• [WHAT THE EXERCISE ASKS]:
Go through the lines below. Copy those with "relationships".

Stored data entries:
===============

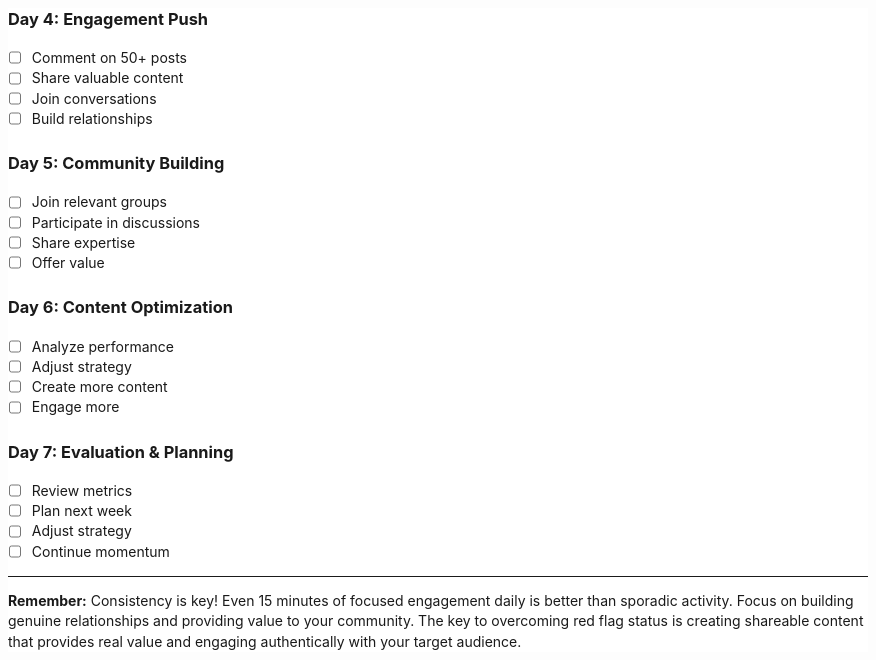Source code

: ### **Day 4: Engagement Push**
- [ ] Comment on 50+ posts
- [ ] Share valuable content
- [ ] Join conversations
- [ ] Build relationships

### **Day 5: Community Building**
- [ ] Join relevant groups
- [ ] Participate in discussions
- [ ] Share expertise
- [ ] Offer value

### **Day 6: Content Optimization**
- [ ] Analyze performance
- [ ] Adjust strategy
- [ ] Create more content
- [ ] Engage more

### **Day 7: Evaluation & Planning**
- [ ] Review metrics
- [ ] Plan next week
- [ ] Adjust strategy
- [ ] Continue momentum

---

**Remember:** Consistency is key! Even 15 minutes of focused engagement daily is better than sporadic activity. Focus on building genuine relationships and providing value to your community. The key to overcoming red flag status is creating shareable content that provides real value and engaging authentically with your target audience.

===============

• [ANSWER BOX]:
- [ ] Build relationships
**Remember:** Consistency is key! Even 15 minutes of focused engagement daily is better than sporadic activity. Focus on building genuine relationships and providing value to your community. The key to overcoming red flag status is creating shareable content that provides real value and engaging authentically with your target audience.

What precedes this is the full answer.